On the other hand, the overplacement variable measured relative overconfidence in situations in which individuals over-rank themselves relative to others. This component required participants to compare themselves with the average citizen in regard to four dimensions (responsibility, decision making, morality, gun use). The last dimension in regard to the use of weapons asked: “If you had a weapon, do you think you would use it more or less responsibly than the average citizen?” Overplacement was included in the analysis, both with the four dimensions separated as well as in the form of one common factor extracted from a principal component analysis (PCA).

Finally, a set of controls such as gender and age was included and accompanied by different modifications of both dependent and independent variables in the regression analysis.

Challenges

  • The regression design does not allow for causal inference. While it can demonstrate correlations, it cannot demonstrate causations.

Results

  • The results indicate that overconfidence is significantly and positively associated with stronger preferences for carrying weapons and resisting to hypothetical scenarios of robbery (Figure 1 and 2). Measurements for overestimation are consistently associated with a higher gun carrying preferences. For instance, an increase in the overestimation index by one standard deviation (sd) increases the preference for police, guards, and civilians at home carrying / using guns by 0.03 sd and for civilians in the street by 0.06 sd, with all results being significant at least at the five percent level.
  • The positive relationship between the principal component analysis measurement for relative overconfidence, overplacement, and gun preferences as well as crime resistance is consistently significant in statistical terms. Detailed analysis of the individual dimensions indicate that this effect might be driven by consistent overplacement in regard to the self-assessment of using weapons responsibly and ability to make decisions.
  • Significant control variables that are associated with overconfidence in the form of overestimation tend to be male gender and higher ages, while higher educational status seems to be associated with less overestimation. For overplacement, results tend to be different. Higher ages seem to be associated with underplacement in regard to weapon use, while older people tend to overplace themselves relatively when assessing their responsibility.

Figure 1. Relationship between Overconfidence and Gun Preferences.

Relationship between Overconfidence and Gun Preferences

Figure 2. Relationship between Overconfidence and Inclination to Resist a Robbery.

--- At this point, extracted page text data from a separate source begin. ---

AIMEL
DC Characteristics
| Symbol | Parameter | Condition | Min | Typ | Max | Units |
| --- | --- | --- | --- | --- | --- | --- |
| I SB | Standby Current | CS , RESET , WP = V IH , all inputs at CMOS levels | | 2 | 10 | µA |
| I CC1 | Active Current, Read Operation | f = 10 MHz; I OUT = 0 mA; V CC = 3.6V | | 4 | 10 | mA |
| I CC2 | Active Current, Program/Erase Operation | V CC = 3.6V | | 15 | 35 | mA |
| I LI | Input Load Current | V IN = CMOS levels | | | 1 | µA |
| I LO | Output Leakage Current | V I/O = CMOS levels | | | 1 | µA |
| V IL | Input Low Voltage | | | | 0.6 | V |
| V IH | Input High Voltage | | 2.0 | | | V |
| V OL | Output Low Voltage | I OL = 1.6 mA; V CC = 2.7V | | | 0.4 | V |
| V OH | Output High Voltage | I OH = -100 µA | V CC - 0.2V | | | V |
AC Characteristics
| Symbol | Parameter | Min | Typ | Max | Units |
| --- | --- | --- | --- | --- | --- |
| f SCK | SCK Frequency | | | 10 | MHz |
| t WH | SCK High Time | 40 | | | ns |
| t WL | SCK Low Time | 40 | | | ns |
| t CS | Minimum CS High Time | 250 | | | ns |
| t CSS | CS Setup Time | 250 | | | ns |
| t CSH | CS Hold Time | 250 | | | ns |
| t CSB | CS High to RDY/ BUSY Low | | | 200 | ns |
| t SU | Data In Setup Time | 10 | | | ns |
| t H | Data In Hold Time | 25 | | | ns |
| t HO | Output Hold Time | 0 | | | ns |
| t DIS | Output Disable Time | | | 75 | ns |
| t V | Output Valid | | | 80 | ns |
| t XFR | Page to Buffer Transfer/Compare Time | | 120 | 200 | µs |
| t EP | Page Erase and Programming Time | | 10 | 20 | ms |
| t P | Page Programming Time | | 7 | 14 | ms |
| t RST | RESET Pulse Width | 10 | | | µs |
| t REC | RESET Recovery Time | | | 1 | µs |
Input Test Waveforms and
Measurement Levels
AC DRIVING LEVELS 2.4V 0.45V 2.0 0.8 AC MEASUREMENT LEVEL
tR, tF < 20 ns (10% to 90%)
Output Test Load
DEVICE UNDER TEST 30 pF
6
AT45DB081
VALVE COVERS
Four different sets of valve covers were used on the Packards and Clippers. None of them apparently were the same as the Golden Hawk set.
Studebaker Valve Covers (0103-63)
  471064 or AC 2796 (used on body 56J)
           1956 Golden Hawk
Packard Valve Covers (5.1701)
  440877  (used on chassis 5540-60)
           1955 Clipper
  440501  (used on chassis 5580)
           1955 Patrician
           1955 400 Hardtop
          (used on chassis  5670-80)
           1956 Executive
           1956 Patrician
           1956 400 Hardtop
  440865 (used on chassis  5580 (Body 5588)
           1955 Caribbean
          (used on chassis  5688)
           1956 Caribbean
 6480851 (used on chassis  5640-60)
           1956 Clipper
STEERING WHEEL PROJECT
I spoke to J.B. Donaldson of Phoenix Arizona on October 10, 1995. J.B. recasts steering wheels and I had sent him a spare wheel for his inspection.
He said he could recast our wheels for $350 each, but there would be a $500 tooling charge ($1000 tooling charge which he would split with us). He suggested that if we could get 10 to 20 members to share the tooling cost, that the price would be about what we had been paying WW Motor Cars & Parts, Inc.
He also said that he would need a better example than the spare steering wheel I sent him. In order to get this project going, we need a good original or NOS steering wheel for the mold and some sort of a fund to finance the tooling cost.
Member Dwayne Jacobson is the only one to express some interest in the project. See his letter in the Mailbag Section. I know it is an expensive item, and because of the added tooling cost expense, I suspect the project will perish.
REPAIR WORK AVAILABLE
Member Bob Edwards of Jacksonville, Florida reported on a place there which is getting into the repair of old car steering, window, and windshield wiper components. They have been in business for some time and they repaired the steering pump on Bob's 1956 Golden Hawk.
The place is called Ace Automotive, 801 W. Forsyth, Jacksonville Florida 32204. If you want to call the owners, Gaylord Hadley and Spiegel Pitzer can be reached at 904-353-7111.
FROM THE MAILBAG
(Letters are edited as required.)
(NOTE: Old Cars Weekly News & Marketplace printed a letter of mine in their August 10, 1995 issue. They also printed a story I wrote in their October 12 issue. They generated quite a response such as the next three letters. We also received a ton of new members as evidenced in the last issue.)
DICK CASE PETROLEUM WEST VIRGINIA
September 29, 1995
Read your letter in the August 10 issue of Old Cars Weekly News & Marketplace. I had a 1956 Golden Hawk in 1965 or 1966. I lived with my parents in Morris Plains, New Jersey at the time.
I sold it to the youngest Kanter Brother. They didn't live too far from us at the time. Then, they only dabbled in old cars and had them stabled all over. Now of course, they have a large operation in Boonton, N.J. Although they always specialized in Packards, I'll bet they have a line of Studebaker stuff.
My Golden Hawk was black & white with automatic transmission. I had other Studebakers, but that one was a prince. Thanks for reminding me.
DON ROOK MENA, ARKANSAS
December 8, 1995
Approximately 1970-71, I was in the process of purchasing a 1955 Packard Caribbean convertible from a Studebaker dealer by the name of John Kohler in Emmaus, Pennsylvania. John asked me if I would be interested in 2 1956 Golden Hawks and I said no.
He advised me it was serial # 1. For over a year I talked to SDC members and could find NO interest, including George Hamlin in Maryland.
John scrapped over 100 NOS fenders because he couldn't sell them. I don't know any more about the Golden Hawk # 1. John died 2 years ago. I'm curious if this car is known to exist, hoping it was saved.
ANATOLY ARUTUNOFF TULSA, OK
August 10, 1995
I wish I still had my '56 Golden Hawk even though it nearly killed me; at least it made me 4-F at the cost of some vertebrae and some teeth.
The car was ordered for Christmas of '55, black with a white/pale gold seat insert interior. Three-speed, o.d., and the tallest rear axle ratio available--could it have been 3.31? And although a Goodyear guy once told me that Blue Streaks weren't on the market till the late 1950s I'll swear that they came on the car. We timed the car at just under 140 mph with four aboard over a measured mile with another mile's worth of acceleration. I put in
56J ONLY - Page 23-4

Relationship between Overconfidence and Inclination to Resist a Robbery

Policy Implications

  • This study showed that overconfidence is an important driver of attitudes that are associated with higher risks. In the realm of public policy, the study might help to explain why certain regulations in policy areas that entail risk assessments might be lower than the socially desirable optimum.
  • Beyond gun regulation, de-biasing overconfident agents who are in decision-making or legislative positions might help reduce the gap between policy optima and current legislative frameworks in a variety of areas. While these changes need serious efforts and time, stronger legislation on the use of seatbelts or on alcohol and cigarette consumption has demonstrated the potentially high welfare effects that less overconfidence-driven policies can have.